One Long Year
Esther King has been employed at Connors State College for 39 years and worked for five presidents and has seen the college grow from 600 students to an enrollment of 2,500.
When King first came to Connors she had plans only to stay for one year, however, that changed and she is now entering her 40th year on the Warner Campus. “Either I can’t count or that one year has been the longest year of my life,” said King.
The Coordinator of Conference and Wellness Services said she has enjoyed every minute of her employment, which first began in 1971.
King coordinates all the facilities on campus for faculty and the community and also teachers three water activities programs. She has admitted, “I like the water.”
King said she came to Connors because it offered many opportunities which included “raising my children in a small town. That was one of the best decisions I ever made,” said King.
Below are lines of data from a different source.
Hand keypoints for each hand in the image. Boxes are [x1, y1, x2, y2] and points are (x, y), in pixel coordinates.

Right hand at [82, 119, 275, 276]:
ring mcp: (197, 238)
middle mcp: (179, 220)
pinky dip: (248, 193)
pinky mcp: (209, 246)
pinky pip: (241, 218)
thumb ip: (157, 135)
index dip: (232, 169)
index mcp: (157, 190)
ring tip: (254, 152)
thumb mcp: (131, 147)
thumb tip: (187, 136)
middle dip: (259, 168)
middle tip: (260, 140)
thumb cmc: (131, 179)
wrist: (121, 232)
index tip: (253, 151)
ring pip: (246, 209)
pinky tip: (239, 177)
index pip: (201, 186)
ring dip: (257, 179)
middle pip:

“Connors is a place where you have so many opportunities and meet so many great people. Working with the youth keeps you young. I think working with the youth helped me as far as helping me raise my children. It helps me in keeping me up to date in what the new trends and fads were. It also keeps you meeting new people every year. “I also want to touch lives and Connors is a place where you can touch lives,” said King.
King said Connors has changed over the years from an agricultural dominated program to a more liberal arts school.
“We still serve the agricultural student, but we also serve all the other students that have other interests.”
She also said it has changed from students just living in the dorms to a “large population” of commuters.”
King has touched many lives over the years and still keeps in touch with many of the students that have crossed her path at Connors. ‘I just recently heard from a former basketball player who works in the offfice of Arkansas U.S. Senator Pryor and a former basketball player who is a truck driver out of Milwaukee who comes through here and calls me.”
“Now I am dealing with a second generation of students who attended Connors when I first came. That may be an indication it’s now time to say good-bye,” she said laughingly, adding,”That’s pretty neat!”